Indifference is a killer in business.  Whether it be a company that becomes indifferent in their attitude towards their customer or quality, or internally when people become indifferent to their work product or to the people around them.  Regardless, if you want to see a company go quickly down the toilet then look for indifference.  No better place that we have seen that in our lifetime than the American car industry.  Once at the top of their game by miles, over decades they let one company, or country, creep in at a time and bring to the consumer new and fresh concepts, leaving themselves behind and without a way to catch back up.  When the Japanese saw the rising cost of gas in the late 1970’s they responded with smaller and more fuel efficient cars.  Detroit stayed with the gas guzzlers and lost multiple decades of sales. Some one would say this happened because of the blindness of arrogance.  I would take it further and say that indifference was also a part of the problem. It might have been arrogance at the top, but anything you read or hear about during those times had the American car worker feeling, a the best, very indifferent.  Gone was a sense of pride.  Gone was the motivation to work harder and more efficiently.  Gone was the trust of senior management that must be there for innovation and risk taking to occur.  Where new companies would open, like Saturn in Tennessee or Subaru in Indiana, those workers were far from indifferent.  They wanted to win.  The point is that indifference is a silent killing disease and one that must be constantly watched for and avoided.

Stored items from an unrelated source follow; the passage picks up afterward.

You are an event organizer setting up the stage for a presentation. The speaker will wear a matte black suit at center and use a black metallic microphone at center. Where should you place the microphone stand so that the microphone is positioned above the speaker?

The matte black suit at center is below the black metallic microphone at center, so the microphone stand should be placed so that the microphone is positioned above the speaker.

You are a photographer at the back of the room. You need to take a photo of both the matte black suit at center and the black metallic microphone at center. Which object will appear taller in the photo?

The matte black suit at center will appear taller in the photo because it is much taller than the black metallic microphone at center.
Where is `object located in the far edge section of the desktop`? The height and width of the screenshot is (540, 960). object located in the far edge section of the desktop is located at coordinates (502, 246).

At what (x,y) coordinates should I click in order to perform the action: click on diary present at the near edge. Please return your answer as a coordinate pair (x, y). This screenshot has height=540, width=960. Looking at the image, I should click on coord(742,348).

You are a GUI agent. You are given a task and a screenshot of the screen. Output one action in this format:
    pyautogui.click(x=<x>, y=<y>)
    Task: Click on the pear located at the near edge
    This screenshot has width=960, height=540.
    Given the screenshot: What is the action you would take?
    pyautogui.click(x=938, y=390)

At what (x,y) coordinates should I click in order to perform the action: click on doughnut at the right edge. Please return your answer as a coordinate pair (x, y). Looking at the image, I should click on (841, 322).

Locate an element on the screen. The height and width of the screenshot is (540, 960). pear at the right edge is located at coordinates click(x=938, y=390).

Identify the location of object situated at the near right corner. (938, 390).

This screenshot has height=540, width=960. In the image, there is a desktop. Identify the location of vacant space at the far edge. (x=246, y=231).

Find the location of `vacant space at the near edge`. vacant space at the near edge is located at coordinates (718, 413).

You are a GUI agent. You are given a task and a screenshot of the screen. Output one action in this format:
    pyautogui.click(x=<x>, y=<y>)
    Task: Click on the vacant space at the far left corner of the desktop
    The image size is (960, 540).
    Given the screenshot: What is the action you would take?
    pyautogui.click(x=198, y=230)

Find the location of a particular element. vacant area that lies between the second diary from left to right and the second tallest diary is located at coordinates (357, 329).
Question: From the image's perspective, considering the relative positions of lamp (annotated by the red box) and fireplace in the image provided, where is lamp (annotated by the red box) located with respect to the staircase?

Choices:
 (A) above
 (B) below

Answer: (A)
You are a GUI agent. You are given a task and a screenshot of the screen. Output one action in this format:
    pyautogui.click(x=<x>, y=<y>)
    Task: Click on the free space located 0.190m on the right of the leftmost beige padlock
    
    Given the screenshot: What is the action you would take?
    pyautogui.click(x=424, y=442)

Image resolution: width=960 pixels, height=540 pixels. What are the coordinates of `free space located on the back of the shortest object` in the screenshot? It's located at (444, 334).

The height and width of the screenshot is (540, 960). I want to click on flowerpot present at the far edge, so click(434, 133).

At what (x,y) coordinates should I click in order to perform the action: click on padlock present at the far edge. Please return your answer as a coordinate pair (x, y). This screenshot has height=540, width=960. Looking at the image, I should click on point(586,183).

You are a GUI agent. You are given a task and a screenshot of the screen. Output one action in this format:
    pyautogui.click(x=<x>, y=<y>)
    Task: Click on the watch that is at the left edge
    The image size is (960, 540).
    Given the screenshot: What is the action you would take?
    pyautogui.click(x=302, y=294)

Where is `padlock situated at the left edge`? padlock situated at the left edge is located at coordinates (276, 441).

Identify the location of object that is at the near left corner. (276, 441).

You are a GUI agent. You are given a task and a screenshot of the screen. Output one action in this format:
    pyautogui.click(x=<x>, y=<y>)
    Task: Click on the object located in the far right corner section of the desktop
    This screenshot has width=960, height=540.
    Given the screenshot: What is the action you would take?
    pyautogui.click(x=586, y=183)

We know where indifference in our spiritual journey will take us.  The whole lukewarm thing doesn’t have to be restated.  It’s easier than we think to become indifferent and we need to constantly protect ourselves from waking up one morning and feeling indifferent about our faith. When things are good, it’s more likely to become indifferent because we begin to take for granted what God has done for us.  The danger in indifference is not only to ourselves but those around us who might see us slipping back into old habits or not being the person that they knew us to be that they counted on as an example and inspiration in their own lives.  Today, as we head into the place where everyone is always watching, our workplaces, let’s be sure that we are not being indifferent in our faith, but instead being intentional and committed to Him who brings it all together for us.